American Literature in the World Graduate Conference
April 7, 2017
The conference hopes to broaden the scope of American literature, opening it to more complex geographies, and to a variety of genres and media. The impetus comes partly from a survey of what is currently in the field: it is impossible to read the work of Junot Diaz and Edwidge Danticat, Robert Hass and Jorie Graham, Dave Eggers and Jhumpa Lahiri without seeing that, for all these authors, the reference frame is no longer simply the United States, but a larger, looser, more contextually varied set of coordinates, populated by laboring bodies, migrating faiths, generational sagas, memories of war, as well as the accents of unforgotten tongues, the taste and smell of beloved foods and spices.

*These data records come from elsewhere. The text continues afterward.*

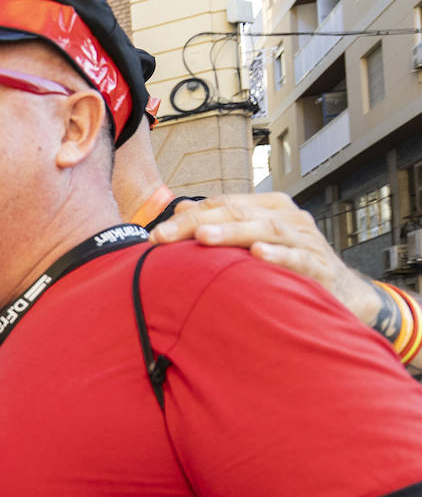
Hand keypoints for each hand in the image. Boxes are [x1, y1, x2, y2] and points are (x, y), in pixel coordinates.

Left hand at [151, 193, 378, 324]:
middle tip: (164, 236)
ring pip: (264, 230)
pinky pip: (298, 259)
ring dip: (232, 232)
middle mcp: (286, 218)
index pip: (222, 204)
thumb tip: (182, 208)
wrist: (341, 291)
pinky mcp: (319, 266)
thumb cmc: (288, 264)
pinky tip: (257, 255)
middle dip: (197, 223)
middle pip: (237, 213)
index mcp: (268, 208)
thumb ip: (221, 223)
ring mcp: (304, 240)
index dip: (187, 217)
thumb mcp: (254, 240)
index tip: (154, 236)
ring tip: (203, 236)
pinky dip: (278, 256)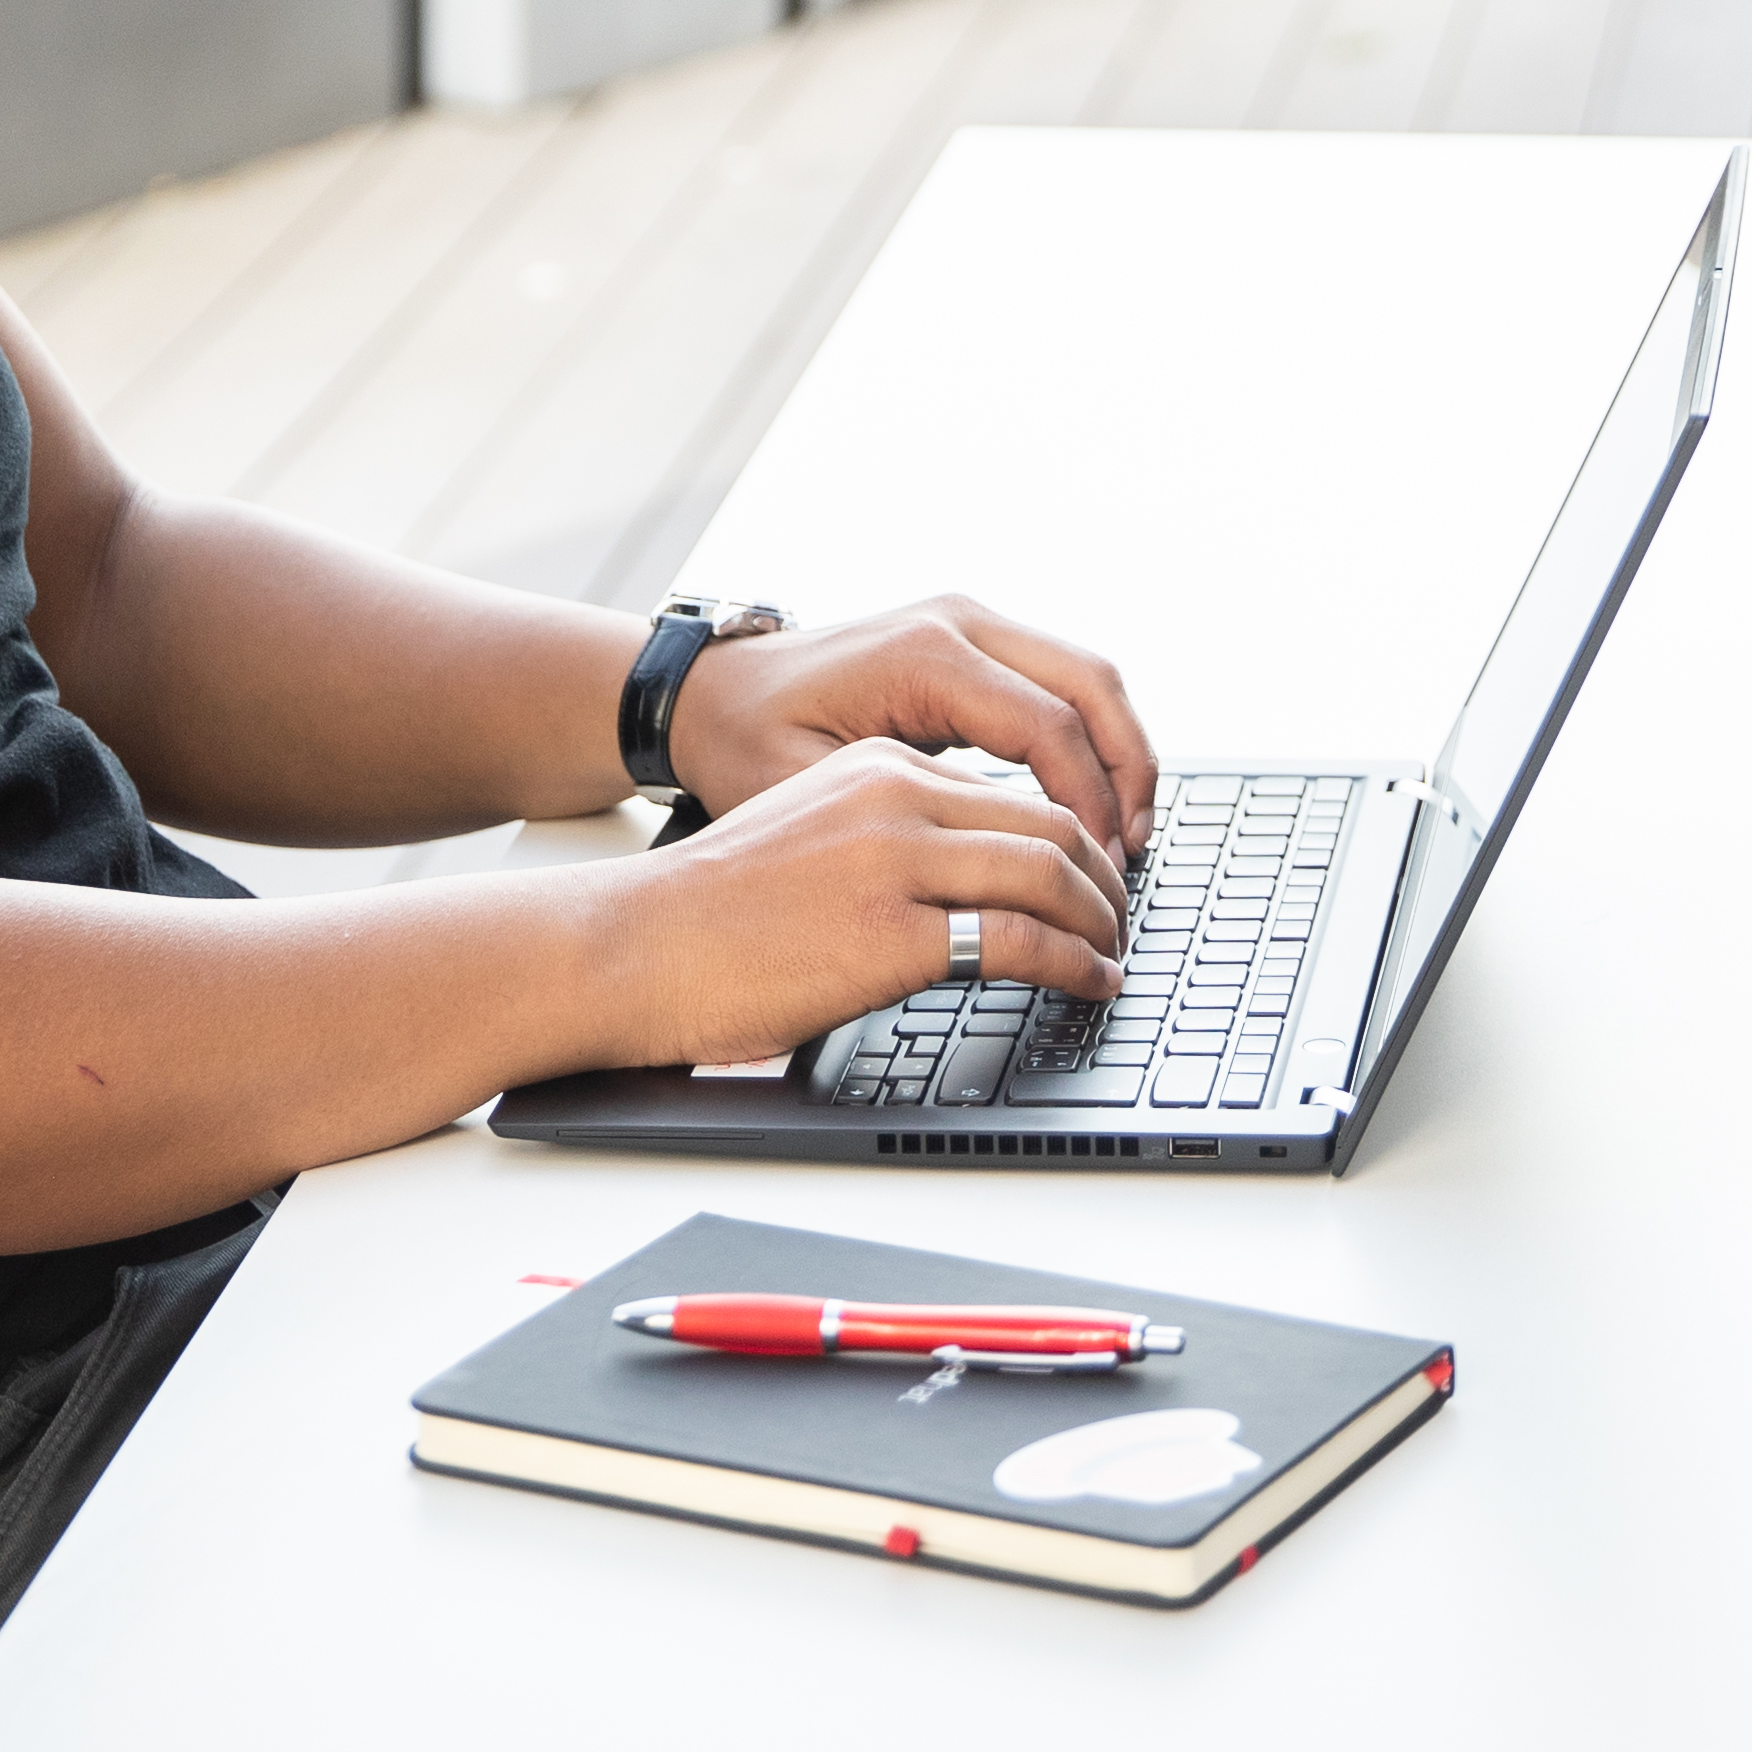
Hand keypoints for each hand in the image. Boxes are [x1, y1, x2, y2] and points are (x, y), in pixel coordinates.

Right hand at [605, 739, 1133, 1065]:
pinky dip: (1075, 965)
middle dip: (1103, 878)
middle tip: (1120, 920)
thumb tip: (963, 887)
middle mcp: (893, 797)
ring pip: (1049, 873)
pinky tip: (1087, 983)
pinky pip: (1022, 941)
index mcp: (875, 767)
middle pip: (1048, 822)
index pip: (1011, 791)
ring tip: (1113, 956)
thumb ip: (885, 838)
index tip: (1091, 880)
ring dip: (1101, 922)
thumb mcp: (807, 834)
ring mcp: (896, 861)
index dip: (1072, 838)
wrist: (631, 947)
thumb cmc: (707, 913)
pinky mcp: (893, 933)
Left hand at [667, 594, 1157, 861]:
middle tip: (1130, 854)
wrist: (710, 691)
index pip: (1046, 726)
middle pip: (1090, 684)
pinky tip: (1088, 801)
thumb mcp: (813, 791)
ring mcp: (967, 621)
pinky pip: (1057, 680)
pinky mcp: (969, 640)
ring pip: (1087, 674)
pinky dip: (1087, 735)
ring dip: (1118, 751)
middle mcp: (956, 621)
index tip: (1095, 872)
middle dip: (1126, 771)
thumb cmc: (744, 742)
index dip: (1086, 804)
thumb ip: (912, 815)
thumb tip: (1004, 859)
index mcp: (923, 656)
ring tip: (1123, 835)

The twenty-first century is a good century to think about American literature in the world. But other centuries are equally fertile ground, as the writings of Anne Bradstreet, Margaret Fuller, Herman Melville, Edith Wharton, Mark Twain, Richard Wright, Gertrude Stein, Ezra Pound, Langston Hughes, and Elizabeth Bishop make abundantly clear. To study these and countless other authors is to see that the United States and the world are neither separate nor antithetical, but part of the same analytic fabric. Our conference explores these extended networks through many channels: from the cultural archives circulating across the Atlantic, the Pacific, and the Indian Oceans as well as the Caribbean Sea; to the dynamic interactions between indigenous populations and those newly arrived; from the institutions of print, to the tangled ecologies of literature, art, theater, music, and film, to the digital globalism of the present moment.
The conference is generously supported by the Beinecke Library, the Graduate School of Arts and Sciences, the English Department, the American Studies Program, the African American Studies Department, the Ethnicity, Race, and Migration Program, the Comparative Literature Department, the Department of Spanish and Portuguese, the Department of East Asian Languages and Literatures, and the Film Studies Program at Yale University. We offer a $300 travel stipend to those coming from outside the tri-state area.
As part of the cluster of events supported by the conference, attendees are also invited to the following: a research workshop with Melissa Barton, Curator at the Beinecke Library; a publication workshop with Wai Chee Dimock, William Lampson Professor of English and American Studies at Yale and the editor of PMLA, and Jordan Brower and Edgar Garcia, co-editors of American Literature in the World: An Anthology from Anne Bradstreet to Octavia Butler (Columbia University Press, 2017); and a Performing American Literature Mini-Festival on Thursday, April 6.